BRIEF: Find each line below that includes "holder", then copy it.

EXCERPTED DATA START

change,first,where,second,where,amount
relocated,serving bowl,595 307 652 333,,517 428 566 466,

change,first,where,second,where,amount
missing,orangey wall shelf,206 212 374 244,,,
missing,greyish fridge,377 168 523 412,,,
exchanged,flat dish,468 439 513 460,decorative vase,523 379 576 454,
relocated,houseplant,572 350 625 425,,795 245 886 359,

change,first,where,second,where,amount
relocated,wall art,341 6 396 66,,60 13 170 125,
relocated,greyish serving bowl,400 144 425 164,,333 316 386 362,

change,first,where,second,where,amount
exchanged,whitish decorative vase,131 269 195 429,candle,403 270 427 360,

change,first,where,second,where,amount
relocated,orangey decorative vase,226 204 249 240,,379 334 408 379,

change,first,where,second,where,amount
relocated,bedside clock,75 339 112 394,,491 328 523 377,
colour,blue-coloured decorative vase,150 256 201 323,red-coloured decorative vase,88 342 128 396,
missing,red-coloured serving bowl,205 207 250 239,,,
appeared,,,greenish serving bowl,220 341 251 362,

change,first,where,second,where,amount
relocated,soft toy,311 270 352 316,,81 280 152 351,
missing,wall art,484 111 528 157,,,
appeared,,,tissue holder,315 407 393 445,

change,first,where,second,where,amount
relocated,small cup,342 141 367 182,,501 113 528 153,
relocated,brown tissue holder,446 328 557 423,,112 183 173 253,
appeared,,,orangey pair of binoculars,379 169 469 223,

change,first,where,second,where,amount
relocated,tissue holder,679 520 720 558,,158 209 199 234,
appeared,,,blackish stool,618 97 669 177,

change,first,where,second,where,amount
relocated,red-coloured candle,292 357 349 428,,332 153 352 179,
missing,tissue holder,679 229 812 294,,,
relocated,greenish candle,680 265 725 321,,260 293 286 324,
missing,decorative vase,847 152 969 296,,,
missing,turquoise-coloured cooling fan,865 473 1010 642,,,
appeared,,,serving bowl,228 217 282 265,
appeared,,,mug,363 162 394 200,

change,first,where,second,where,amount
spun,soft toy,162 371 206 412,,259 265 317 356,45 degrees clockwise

EXCERPTED DATA END

ANSWER SECTION:
appeared,,,tissue holder,315 407 393 445,
relocated,brown tissue holder,446 328 557 423,,112 183 173 253,
relocated,tissue holder,679 520 720 558,,158 209 199 234,
missing,tissue holder,679 229 812 294,,,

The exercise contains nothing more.